E’ qui, in questa forza antropologica più che nelle imprese criminali devastanti, che si rafforza l’invincibilità della mafia nostrana, divenuta anche per questo l’organizzazione criminale più forte e più temuta del mondo. L’articolo di Cosenza rappresenta in qualche modo, a poche settimane dalla scomparsa, l’omaggio sincero a un’altra donna, che qui in Calabria, è scesa per liberare il suo giovane figlio, Cesare, sequestrato dai nostri galantuomini, che amano i propri figli e odiano quelli degli altri. Ricordate la lunga processione della signora Angela Casella lungo le strade e i vicoli dei piccoli paesi del reggino, e il suo bussare alle porte delle case? Ricordate il suo appello in una lingua italiana stranamente incerta? Si rivolgeva alle donne della ‘ndrangheta, mogli, sorelle, madri e figlie degli ‘ndranghetisti. Le invitava a ribellarsi ai loro uomini e a lottare contro la violenza.
E di più, a farsi educatrici, operatrici di riconversione al bene della volontà criminale. Giuseppina, Maria Concetta e le altre sono le nuove donne che dalla Calabria del male lottano per l’affermazione del bene. Sono, insieme, la nuova donna che darà forza a quell’altra donna di nome Paola, che vive sotto il terrore di essere uccisa per essersi, in chissà quale parte della nostra regione, ribellata al suo destino di schiava dell’odio e della violenza. Rinunciando consapevolmente alla loro vita (Lea andando coraggiosamente incontro ai suoi carnefici, non per ingenuità ma per liberare il cammino della figlia allora adolescente; Maria Concetta, procurandosela da sola, per evitare che la infliggessero ad uno solo dei suoi figli e Giuseppina, che ancora spera di salvare se stessa e le sue creature) hanno compiuto il più grande atto d’amore.
Da questa nuova donna nascerà (questa è l’altra notizia rivoluzionaria) la Calabria della pace e della libertà. Della bellezza e dell’eguaglianza tra gli uomini, liberatisi dal male. Che non è, giova ripeterlo, soltanto espresso, come taluni vogliono ancora far credere, dalla mafia tout court, ma da ogni forma di potere esercitato in violazione delle regole, contro la vita e la libertà delle persone. E per il misero proprio tornaconto personale o dei gruppi ristretti che lo portano sul mercato, dove si arricchiscono. Giuseppina, Lea e Maria Concetta hanno avuto bisogno di giudici intelligenti e sensibili che le ascoltassero, e qualcuno l’hanno trovato, anche se non è bastato a salvarle.

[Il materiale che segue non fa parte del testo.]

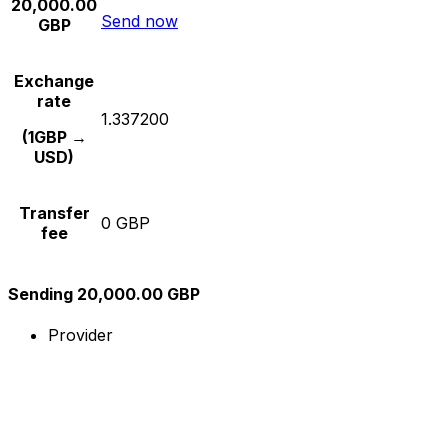
20,000.00
Send now
GBP
Exchange
rate
1.337200
(1GBP →
USD)
Transfer
0 GBP
fee
Sending 20,000.00 GBP
Provider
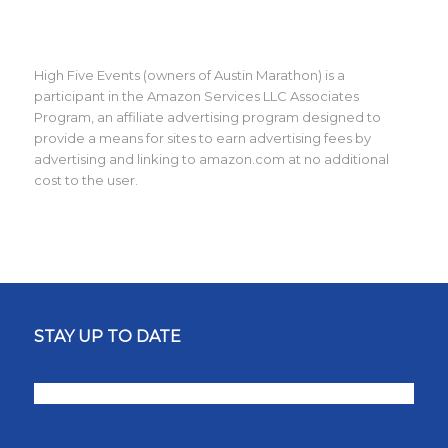
High Five Events (owners of Austin Marathon) is a
participant in the Amazon Services LLC Associates
Program, an affiliate advertising program designed to
provide a means for sites to earn advertising fees by
advertising and linking to amazon.com at no additional
cost to the user.
STAY UP TO DATE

La nuova donna che è in loro, e da loro promana, ha bisogno di altre donne che non facciano più domande, ma una soltanto la pongano a loro stesse: cosa e quando potrò fare qualcosa per la vita, oltre a darla dal mio grembo? Antonella Dodaro con uno scritto intenso di umanità e ragione, ha già dato una prima risposta. Anche scrivendo.
Se altre donne facessero egual cosa, domani mattina, già un altro mondo scorgeremmo con gli occhi di lacrime e paura e speranza di Lea, Maria Concetta e Giuseppina.